Amigos he probado todo y hasta ahora nada me funciona, igual el ruido no es tan molesto ya que no todo el tiempo utilizo el volumen al máximo así que he decidido dejarlo así, agradezco mucho su tiempo de todos los que contestaron, saludos


----------



## aldobro (Ago 27, 2019)

Yo tambien tengo el mismo problema mi estereo sale de la Radio. Probé una fuente trafo y el ruido desaparecio.
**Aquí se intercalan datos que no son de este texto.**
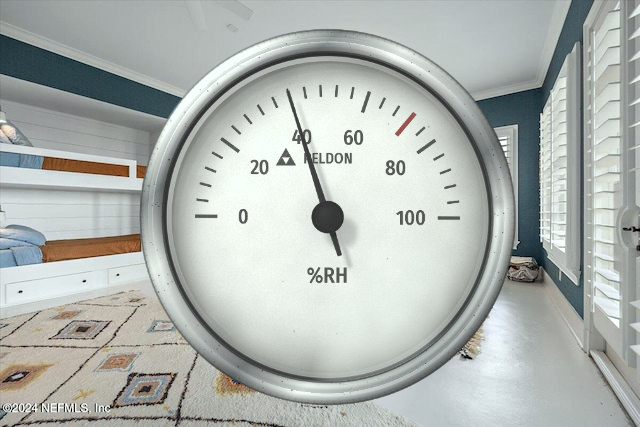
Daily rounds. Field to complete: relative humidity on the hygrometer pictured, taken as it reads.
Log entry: 40 %
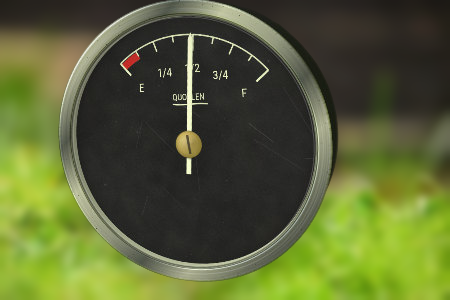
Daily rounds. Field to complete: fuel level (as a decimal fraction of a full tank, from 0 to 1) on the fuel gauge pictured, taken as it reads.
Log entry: 0.5
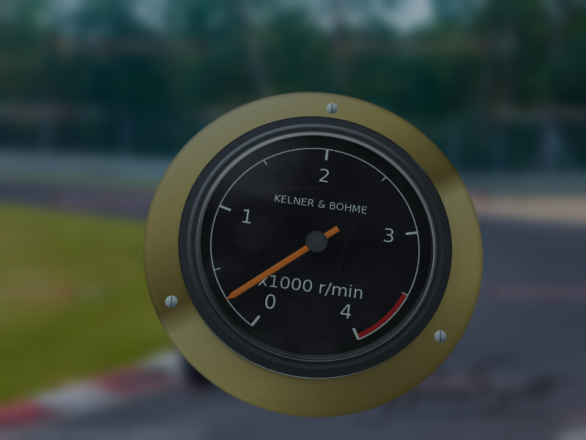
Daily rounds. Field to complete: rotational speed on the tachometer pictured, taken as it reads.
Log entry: 250 rpm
No se si se puede filtrar la corriente del auto


----------



## DJ T3 (Ago 28, 2019)

aldobro dijo:


> No se si se puede filtrar la corriente del auto



Una bobina (desconozco los Henrios que se necesitan) y un condensador de unos 4700uF x 25 voltios, quizas te sirva, y en paralelo al condensador, uno ceramico de 104 (= 100 nF = 0.1uF)


----------



## aldobro (Ago 28, 2019)

Para los dos ? Para positivo y maza


----------



## DJ T3 (Ago 28, 2019)

aldobro dijo:


> Para los dos ? Para positivo y maza



Como "dos"?
El auto solo tiene positivo y negativo (o maza, gnd, ground, etc), no lleva tensiones positivas *Y* negativas, solo es 12 voltios.
Y si, seria entre positivo y maza (negativo, gnd, ground, etc)


----------



## aldobro (Ago 28, 2019)

me lo podrias diagramar DJ T3 por favor.


----------